Weber: Wir reden über 160.000 Mitarbeiter, die verdammt gute Arbeit machen, und die brauchen klare und einheitliche Regeln. Es darf nicht für einen Mitarbeiter unterschiedliche Schicht- oder Pausenzeiten geben. In diese Situation dürfen wir keinen Lokführer, keinen Zugbegleiter und keinen sonstigen Mitarbeiter bringen. Das bringt Unfrieden, Unordnung, stört den Betriebsfrieden, bringt keine Planungssicherheit und ist im Ergebnis unvernünftig und wir müssen Vernünftiges tun und wir müssen etwas tun, von dem unsere Mitarbeiter sagen, da haben die was gekonnt und mit diesen Regeln können wir vernünftig und sauber arbeiten.
Armbrüster: Solche unterschiedlichen Regelungen sind aber in vielen deutschen Unternehmen längst gängige Praxis.

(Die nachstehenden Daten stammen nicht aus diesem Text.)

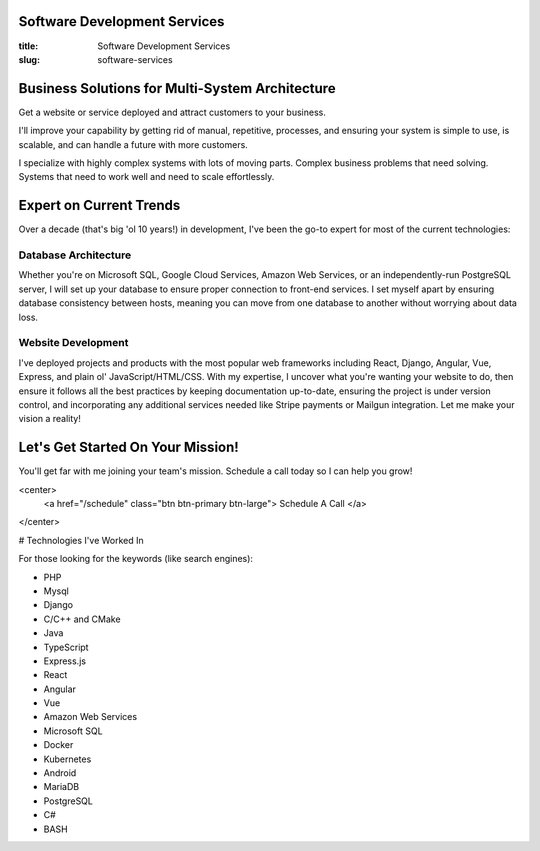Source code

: Software Development Services
=============================

:title: Software Development Services
:slug: software-services

Business Solutions for Multi-System Architecture
================================================

Get a website or service deployed and attract customers to your
business.

I'll improve your capability by getting rid of manual, repetitive,
processes, and ensuring your system is simple to use, is scalable,
and can handle a future with more customers.

I specialize with highly complex systems with lots of moving parts.
Complex business problems that need solving. Systems that need to
work well and need to scale effortlessly.

Expert on Current Trends
========================

Over a decade (that's big 'ol 10 years!) in development, I've been
the go-to expert for most of the current technologies:

Database Architecture
---------------------

Whether you're on Microsoft SQL, Google Cloud Services, Amazon Web Services,
or an independently-run PostgreSQL server, I will set up your database to
ensure proper connection to front-end services. I set myself apart by ensuring
database consistency between hosts, meaning you can move from one database to
another without worrying about data loss.

Website Development
-------------------

I've deployed projects and products with the most popular web frameworks
including React, Django, Angular, Vue, Express, and plain ol'
JavaScript/HTML/CSS. With my expertise, I uncover what you're wanting your
website to do, then ensure it follows all the best practices by keeping
documentation up-to-date, ensuring the project is under version control,
and incorporating any additional services needed like Stripe payments or
Mailgun integration. Let me make your vision a reality!

Let's Get Started On Your Mission!
==================================

You'll get far with me joining your team's mission. Schedule a call today
so I can help you grow!

<center>
    <a href="/schedule" class="btn btn-primary btn-large">
    Schedule A Call
    </a>
</center>

# Technologies I've Worked In

For those looking for the keywords (like search engines):

- PHP
- Mysql
- Django
- C/C++ and CMake
- Java
- TypeScript
- Express.js
- React
- Angular
- Vue
- Amazon Web Services
- Microsoft SQL
- Docker
- Kubernetes
- Android
- MariaDB
- PostgreSQL
- C#
- BASH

Weber: Ich kenne kein Unternehmen, was für ein und dieselbe Mitarbeitergruppe unterschiedliche Regelungen nur deshalb hat, weil dort zwei Gewerkschaften Tarifverträge verhandeln. Kenne ich nicht! Im Gegenteil: Wir haben gestern Abend die Beispiele diskutiert, insbesondere im öffentlichen Dienst oder in verwandten Bereichen, Bundesagentur für Arbeit, AOK. Dort sind auch mehrere, zwei oder mehr Gewerkschaften mit einem Arbeitgeber unterwegs, kommen auch mit unterschiedlichen Vorstellungen und Forderungen. Im Ergebnis verständigt man sich auf das gleiche, und das muss auch hier das Ziel sein.
Armbrüster: Wie lange können Sie sich denn diese Haltung bei der Deutschen Bahn noch leisten, diese Haltung beziehungsweise diesen Konflikt?
Weber: Wenn Sie so fragen, können wir uns das keinen Tag mehr leisten, weil wir jetzt seit Wochen und Monaten unterwegs sind. Deshalb noch mal bin ich froh, dass wir am Freitag wieder sitzen. Es gilt nur ein Prinzip: Verhandeln, Verhandeln, Verhandeln und Eigeninteressen zurückstellen.
Armbrüster: Soweit der Bahn-Personalvorstand Ulrich Weber zu den gestern abgebrochenen Gesprächen zwischen der Bahn und den beiden Gewerkschaften GDL und EVG.
Äußerungen unserer Gesprächspartner geben deren eigene Auffassungen wieder. Der Deutschlandfunk macht sich Äußerungen seiner Gesprächspartner in Interviews und Diskussionen nicht zu eigen.